■ Activity
Using the data beneath this instruction, retype only the lines from the one that contains "It is attached" down to the one that contains "device as well.", both included, exactly as they appear.

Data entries
———
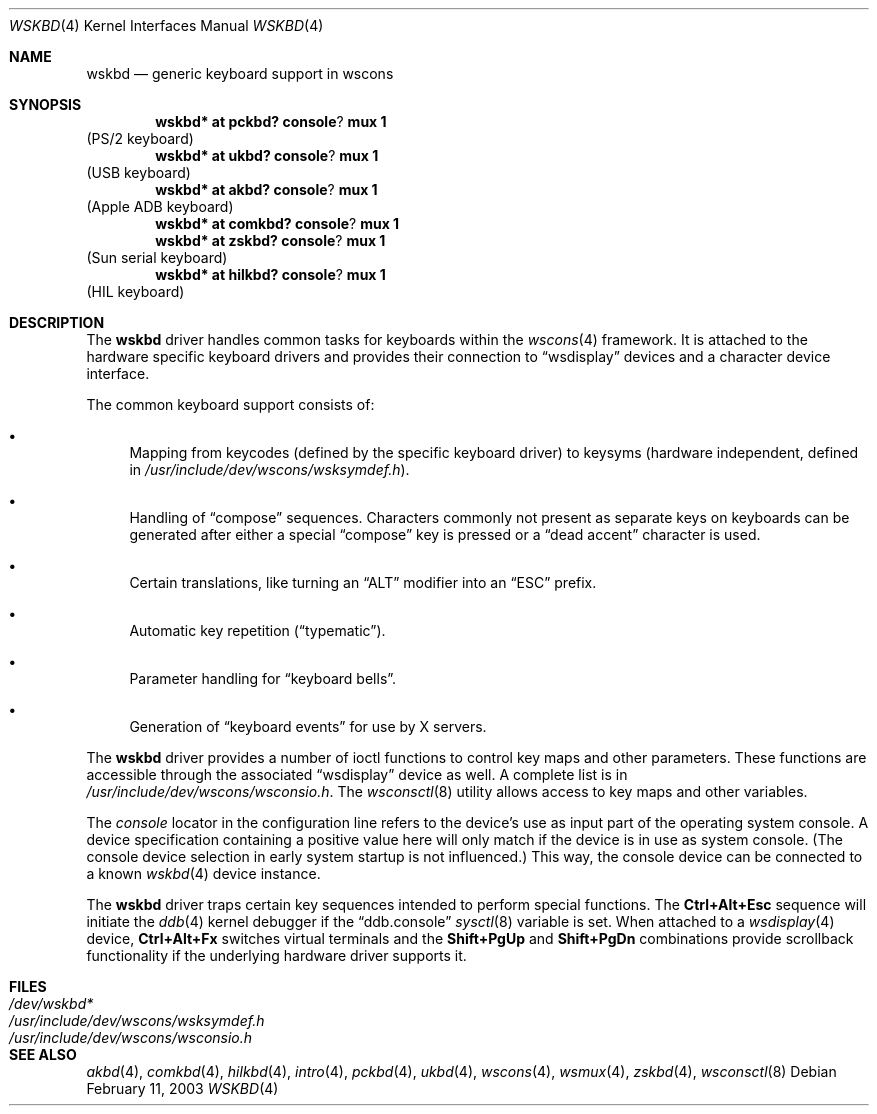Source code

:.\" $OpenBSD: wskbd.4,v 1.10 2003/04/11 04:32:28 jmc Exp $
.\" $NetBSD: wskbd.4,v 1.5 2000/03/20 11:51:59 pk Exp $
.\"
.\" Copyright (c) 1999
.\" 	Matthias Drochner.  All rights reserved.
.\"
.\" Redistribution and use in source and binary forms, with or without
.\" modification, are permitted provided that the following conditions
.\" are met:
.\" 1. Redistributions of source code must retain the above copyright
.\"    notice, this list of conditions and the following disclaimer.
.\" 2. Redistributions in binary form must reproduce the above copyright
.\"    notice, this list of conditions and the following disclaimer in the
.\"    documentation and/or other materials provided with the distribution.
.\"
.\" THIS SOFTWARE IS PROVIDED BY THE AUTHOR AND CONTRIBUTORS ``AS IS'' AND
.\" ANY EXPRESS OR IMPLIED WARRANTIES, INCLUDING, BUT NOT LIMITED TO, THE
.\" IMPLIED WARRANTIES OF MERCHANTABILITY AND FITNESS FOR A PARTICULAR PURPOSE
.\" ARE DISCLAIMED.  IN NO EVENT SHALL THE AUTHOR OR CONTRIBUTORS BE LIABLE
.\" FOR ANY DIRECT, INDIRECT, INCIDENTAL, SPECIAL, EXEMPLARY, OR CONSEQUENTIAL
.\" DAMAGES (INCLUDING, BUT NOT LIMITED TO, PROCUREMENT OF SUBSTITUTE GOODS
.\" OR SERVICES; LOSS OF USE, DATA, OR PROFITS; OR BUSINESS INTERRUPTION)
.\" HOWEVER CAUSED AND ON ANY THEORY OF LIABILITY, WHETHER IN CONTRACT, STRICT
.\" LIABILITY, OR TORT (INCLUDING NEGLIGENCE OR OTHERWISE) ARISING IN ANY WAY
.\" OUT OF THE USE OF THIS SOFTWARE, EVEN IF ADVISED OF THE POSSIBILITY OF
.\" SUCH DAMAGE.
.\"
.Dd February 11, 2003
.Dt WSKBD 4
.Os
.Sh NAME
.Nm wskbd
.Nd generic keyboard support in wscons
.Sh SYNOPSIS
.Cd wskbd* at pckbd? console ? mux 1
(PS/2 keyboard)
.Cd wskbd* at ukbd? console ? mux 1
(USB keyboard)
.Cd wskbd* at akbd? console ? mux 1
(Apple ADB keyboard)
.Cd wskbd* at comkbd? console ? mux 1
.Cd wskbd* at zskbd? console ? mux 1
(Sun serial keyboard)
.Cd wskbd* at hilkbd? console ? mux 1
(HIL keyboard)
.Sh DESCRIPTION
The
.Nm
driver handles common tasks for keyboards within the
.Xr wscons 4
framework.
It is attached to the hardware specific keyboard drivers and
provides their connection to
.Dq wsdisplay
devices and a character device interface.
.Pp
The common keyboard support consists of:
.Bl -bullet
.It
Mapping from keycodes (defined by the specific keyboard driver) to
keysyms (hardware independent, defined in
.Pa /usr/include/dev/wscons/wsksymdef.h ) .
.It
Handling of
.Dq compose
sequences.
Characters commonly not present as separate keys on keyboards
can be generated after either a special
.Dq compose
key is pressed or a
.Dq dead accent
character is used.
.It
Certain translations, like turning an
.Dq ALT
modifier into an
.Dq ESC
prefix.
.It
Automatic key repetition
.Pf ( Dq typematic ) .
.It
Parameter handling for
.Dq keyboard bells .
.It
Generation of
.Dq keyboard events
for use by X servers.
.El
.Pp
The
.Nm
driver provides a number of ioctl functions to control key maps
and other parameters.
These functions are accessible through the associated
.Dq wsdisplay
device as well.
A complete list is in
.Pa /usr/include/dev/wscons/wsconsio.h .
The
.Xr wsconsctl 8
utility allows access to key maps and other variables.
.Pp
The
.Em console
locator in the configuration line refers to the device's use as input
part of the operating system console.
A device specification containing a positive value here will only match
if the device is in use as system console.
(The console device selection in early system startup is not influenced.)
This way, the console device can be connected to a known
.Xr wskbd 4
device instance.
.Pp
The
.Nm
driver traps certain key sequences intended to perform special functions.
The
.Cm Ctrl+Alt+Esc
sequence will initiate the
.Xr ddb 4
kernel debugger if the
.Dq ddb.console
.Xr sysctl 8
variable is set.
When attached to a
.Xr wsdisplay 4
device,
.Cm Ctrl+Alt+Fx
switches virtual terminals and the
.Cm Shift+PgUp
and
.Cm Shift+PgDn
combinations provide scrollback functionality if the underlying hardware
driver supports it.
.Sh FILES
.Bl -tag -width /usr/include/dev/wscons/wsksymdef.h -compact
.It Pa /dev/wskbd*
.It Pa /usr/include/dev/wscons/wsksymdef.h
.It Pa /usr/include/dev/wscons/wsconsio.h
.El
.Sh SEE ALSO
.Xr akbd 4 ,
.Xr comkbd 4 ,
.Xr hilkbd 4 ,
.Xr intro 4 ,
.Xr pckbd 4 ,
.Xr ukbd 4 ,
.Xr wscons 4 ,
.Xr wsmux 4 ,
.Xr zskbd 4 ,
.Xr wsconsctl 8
———
■ Reply
It is attached to the hardware specific keyboard drivers and
provides their connection to
.Dq wsdisplay
devices and a character device interface.
.Pp
The common keyboard support consists of:
.Bl -bullet
.It
Mapping from keycodes (defined by the specific keyboard driver) to
keysyms (hardware independent, defined in
.Pa /usr/include/dev/wscons/wsksymdef.h ) .
.It
Handling of
.Dq compose
sequences.
Characters commonly not present as separate keys on keyboards
can be generated after either a special
.Dq compose
key is pressed or a
.Dq dead accent
character is used.
.It
Certain translations, like turning an
.Dq ALT
modifier into an
.Dq ESC
prefix.
.It
Automatic key repetition
.Pf ( Dq typematic ) .
.It
Parameter handling for
.Dq keyboard bells .
.It
Generation of
.Dq keyboard events
for use by X servers.
.El
.Pp
The
.Nm
driver provides a number of ioctl functions to control key maps
and other parameters.
These functions are accessible through the associated
.Dq wsdisplay
device as well.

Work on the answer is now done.